Michael Greyeyes on ‘groundbreaking’ Indigenous focus of ‘Rutherford Falls’
Posted August 12, 2020 10:50 am.
Last Updated August 12, 2020 10:54 am.
TORONTO — Canadian actor Michael Greyeyes says he’s been waiting decades for a project like “Rutherford Falls.”
The Peacock streaming service announced this week that Greyeyes is among the cast members in the upcoming series, which touts the largest Indigenous writing staff for an American TV show.
Ed Helms, Sierra Teller Ornelas, and Mike Schur created the comedy, about a small town in upstate New York that borders a reserve.
Helms plays the town namesake, Nathan Rutherford, who fights the moving of a historical statue.
The Toronto-based Greyeyes plays the CEO of his tribe’s mid-level casino.
The Plains Cree performer says he booked the project in early March, but the pandemic put a halt on things until recently.

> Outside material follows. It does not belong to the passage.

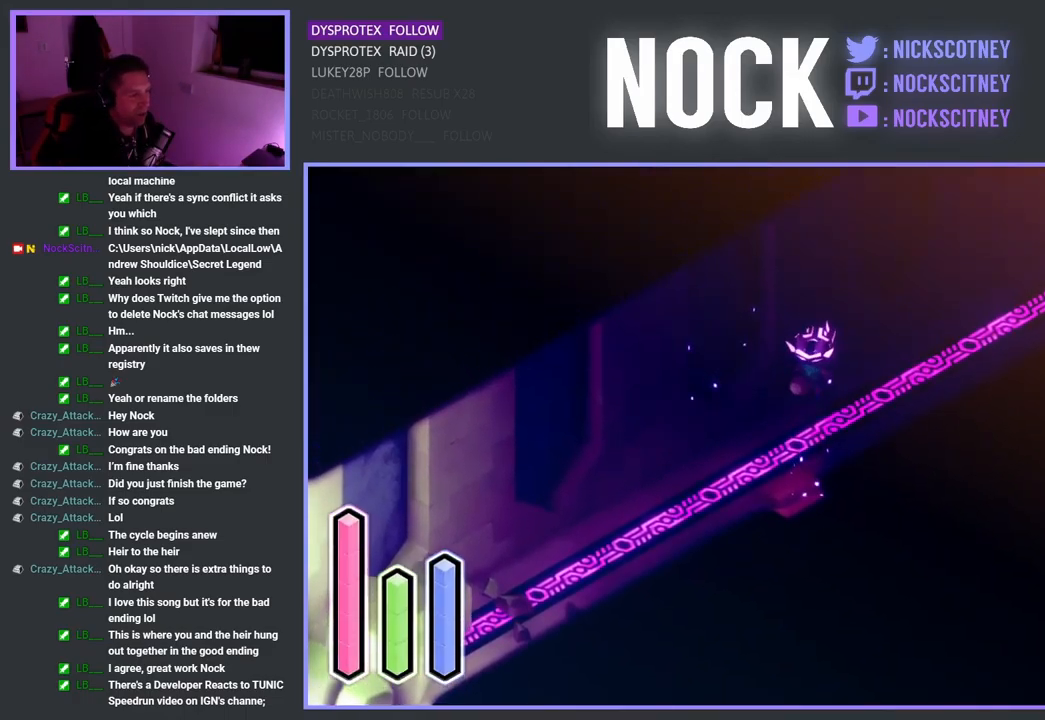
{"buttons": [], "left_stick": "up-right", "right_stick": "center", "events": [[67, "CROSS", "down"], [217, "CROSS", "up"]]}
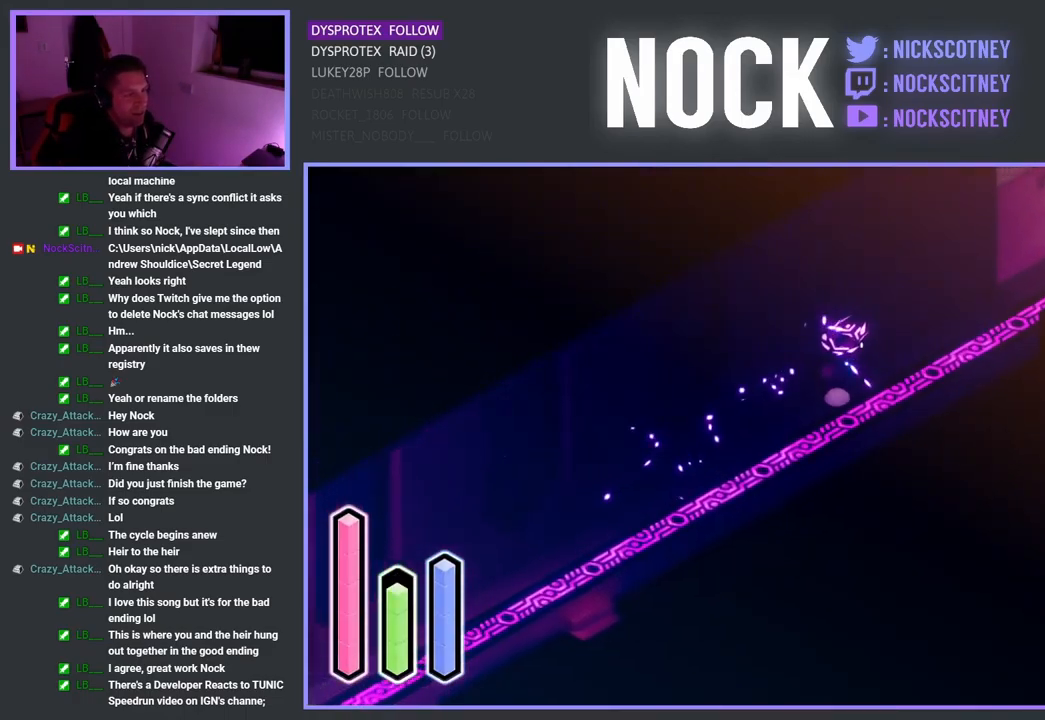
{"buttons": [], "left_stick": "up-right", "right_stick": "center", "events": [[116, "CROSS", "down"], [250, "CROSS", "up"]]}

“I read the scripts and I was just really blown away, gobsmacked at how smart they were,” Greyeyes said this week in a phone interview.
“It took me a while to get through every script because I just kept laughing. As I said to Sierra, sometimes I was crying for joy, because it’s a kind of representation that I’ve been waiting 30 years to come out of Hollywood.”
Peacock hasn’t announced a premiere date for “Rutherford Falls” yet, but Greyeyes said he plans to do a table read in Toronto via video conference soon and then fly to Los Angeles to shoot.
Other cast members include Jana Schmieding as Nathan’s longtime friend, and Canadian actor Dustin Milligan of “Schitt’s Creek” fame as a reporter/podcaster in the town.
Greyeyes said the series felt “groundbreaking,” partly because it deals with Indigenous identities outside of the trauma that’s a part of their history.
“This is really new territory,” Greyeyes said from Halifax, where he’s set to shoot the film “Wildhood” by writer-director Bretten Hannam.
“We haven’t seen families portrayed in this way.”
Greyeyes said he was thrilled when Teller Ornelas, who is Navajo and Mexican-American, said the writers’ room would be half Indigenous.
“When diversity enters into a writers’ room, the door is literally pried open and there’s easier access,” said Greyeyes, who is also a choreographer, director, educator and founder of the non-profit Signal Theatre in Toronto.
“This is what I think is at the crux of these sort of social movements, is access. It’s not that we’ve been unable or incapable of making shows like this. It was a question of opportunity.
“And with ‘Rutherford Falls,’ the paradigm is shifting to not simply an inclusive workspace but a workspace that is redefined.”